Scan the entries that follow and copy out every line containing "lines".
━━━━━ Stored data ━━━━━
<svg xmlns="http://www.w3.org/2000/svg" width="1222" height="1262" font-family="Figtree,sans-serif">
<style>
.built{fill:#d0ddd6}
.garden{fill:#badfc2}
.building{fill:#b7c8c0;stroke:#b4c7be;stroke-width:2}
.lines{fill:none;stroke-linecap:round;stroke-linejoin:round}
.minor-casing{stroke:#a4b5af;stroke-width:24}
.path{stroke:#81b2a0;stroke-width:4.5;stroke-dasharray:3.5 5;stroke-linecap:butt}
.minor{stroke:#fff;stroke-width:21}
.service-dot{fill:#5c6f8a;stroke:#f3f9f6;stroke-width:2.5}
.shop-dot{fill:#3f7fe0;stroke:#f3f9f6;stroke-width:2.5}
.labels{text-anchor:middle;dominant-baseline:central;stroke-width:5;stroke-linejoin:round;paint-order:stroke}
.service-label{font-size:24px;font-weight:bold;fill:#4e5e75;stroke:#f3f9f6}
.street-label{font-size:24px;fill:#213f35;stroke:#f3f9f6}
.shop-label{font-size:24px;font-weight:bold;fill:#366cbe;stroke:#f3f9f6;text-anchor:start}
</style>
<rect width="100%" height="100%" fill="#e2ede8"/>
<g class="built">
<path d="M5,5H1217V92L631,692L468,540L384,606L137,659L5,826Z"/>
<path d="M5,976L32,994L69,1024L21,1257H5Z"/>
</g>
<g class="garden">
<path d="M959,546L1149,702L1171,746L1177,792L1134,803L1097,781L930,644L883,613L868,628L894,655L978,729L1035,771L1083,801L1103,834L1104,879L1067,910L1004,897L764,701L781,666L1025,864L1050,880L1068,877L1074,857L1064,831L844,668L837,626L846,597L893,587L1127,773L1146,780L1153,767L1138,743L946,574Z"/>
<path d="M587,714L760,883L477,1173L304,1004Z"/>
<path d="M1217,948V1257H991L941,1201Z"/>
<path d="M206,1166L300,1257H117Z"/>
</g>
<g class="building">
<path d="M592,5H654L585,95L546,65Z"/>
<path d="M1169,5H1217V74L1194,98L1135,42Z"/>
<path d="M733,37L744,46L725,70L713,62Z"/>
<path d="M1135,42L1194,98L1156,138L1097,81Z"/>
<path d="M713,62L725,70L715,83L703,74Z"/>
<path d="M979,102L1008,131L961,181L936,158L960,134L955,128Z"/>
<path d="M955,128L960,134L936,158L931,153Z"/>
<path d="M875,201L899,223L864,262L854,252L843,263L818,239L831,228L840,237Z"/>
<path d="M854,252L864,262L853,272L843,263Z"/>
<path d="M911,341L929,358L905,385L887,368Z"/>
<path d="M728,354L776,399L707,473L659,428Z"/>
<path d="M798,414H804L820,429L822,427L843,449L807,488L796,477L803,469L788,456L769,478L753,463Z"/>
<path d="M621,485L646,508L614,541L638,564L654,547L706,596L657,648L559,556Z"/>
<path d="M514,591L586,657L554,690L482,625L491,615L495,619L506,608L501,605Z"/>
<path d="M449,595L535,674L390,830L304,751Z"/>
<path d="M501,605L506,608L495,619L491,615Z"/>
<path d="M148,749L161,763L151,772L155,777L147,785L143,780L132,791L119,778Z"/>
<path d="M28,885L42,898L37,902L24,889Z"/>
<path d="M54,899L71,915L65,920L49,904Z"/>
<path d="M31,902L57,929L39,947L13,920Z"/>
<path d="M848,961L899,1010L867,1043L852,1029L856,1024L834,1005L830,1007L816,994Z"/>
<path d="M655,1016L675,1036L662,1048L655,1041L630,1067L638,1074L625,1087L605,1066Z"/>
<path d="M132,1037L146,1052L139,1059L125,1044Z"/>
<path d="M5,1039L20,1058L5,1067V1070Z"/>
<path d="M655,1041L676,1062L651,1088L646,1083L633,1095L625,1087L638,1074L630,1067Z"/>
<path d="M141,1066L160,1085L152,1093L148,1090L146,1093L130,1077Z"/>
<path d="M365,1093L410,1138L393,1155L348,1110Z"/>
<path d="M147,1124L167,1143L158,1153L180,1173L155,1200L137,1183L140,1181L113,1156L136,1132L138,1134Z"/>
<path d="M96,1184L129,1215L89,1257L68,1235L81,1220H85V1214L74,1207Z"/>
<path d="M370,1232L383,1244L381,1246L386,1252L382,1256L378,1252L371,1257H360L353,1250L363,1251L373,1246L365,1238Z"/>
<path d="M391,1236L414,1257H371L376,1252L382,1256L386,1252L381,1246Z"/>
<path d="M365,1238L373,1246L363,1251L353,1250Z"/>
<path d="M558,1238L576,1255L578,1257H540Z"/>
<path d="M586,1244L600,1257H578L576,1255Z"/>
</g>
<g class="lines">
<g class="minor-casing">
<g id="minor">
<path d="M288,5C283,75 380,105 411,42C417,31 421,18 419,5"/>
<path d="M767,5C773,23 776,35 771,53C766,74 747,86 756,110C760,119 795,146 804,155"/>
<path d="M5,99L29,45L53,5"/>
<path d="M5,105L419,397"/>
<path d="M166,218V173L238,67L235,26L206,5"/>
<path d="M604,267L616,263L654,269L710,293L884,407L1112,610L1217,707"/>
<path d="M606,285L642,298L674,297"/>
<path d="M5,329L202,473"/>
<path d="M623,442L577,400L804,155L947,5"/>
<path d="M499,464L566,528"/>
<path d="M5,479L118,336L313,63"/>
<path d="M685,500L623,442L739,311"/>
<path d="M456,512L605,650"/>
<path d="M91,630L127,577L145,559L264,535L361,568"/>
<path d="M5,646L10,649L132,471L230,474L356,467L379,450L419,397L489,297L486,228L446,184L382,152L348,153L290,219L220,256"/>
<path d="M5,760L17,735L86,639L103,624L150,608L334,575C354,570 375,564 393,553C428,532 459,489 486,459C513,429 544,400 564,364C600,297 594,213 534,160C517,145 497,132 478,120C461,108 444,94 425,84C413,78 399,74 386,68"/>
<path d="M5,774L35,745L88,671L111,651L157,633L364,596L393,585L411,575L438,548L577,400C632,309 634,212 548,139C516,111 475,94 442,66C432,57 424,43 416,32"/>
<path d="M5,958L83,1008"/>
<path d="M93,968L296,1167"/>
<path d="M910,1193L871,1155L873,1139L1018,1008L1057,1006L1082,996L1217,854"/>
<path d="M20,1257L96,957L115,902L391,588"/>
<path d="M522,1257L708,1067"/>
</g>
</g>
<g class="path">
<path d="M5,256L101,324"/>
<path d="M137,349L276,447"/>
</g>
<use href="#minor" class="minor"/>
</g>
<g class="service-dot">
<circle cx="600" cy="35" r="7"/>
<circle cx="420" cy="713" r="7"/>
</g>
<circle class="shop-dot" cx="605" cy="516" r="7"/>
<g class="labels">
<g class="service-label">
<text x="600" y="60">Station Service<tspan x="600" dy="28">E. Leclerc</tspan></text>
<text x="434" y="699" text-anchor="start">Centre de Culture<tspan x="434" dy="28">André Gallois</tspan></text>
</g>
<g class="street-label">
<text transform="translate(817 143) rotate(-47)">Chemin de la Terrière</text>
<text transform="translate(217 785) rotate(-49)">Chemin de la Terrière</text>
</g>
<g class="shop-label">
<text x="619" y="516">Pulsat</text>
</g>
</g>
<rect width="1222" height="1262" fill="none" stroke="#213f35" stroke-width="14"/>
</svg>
━━━━━
→ Expected output
.lines{fill:none;stroke-linecap:round;stroke-linejoin:round}
<g class="lines">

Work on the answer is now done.